After reading "You Are Not a Gadget" by Jaron Lanier, I began to think about all the "web standards" that are currently in place of which I am not even cognizant. I then found this interesting infographic on the history of the web and various web standards:
At the end of his chapter, Lanier says that in the work of digital creative materials, it is always good to be skeptical. He notes that if it were not for certain people, the internet would look very different. We'd be tied into ugly fonts and designs simply because they were "locked in" by the general public. Instead, these guys pushed the envelope and lobbied for more flexible digital design when many others were simply content with the way things were. Lanier says about the internet: "These designs came together very recently, and there's a haphazard, accidental quality to them. Resist the easy grooves they guide you into. If you love a medium made of software, there's a danger that you will become entrapped in someone else's recent careless thoughts. Struggle against that!

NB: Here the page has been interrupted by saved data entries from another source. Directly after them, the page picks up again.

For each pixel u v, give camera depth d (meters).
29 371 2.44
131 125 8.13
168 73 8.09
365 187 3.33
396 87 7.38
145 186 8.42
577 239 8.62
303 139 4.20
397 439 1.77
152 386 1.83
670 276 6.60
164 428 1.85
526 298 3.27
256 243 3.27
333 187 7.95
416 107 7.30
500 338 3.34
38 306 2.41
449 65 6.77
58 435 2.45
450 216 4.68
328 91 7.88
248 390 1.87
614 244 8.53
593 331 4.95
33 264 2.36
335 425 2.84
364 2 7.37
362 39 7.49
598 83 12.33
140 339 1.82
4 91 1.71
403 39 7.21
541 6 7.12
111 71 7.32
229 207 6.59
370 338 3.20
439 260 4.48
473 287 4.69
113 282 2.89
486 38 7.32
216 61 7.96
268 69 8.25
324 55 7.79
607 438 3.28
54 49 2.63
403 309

What I find especially interesting in this infographic is the "Predictions" section at the bottom. I think we (collective internet-users as a whole) struggle with the spontaneity of the internet, while trying to keep some cohesive look and feel to the way things operate. This can be expanded into the world of mobile, with Android and iPhone as a great example. The look and feel of Android applications vary drastically. However, Apple keeps a better handle on and has many more standards for the way an application designed for their phones works. There are templates of buttons and navigation bars that make all applications feel as if they were developed by the same person. Apple also has a somewhat rigorous process before an application made by a third-party is available on iTunes. It seems surprising that a company that is known for creativity, simplicity and forward thinking would have such strict standards. However, I think this is the very reason they are so successful with that creativity.
What "internet trends" do you think will become standards in the near future by way of "lock in"?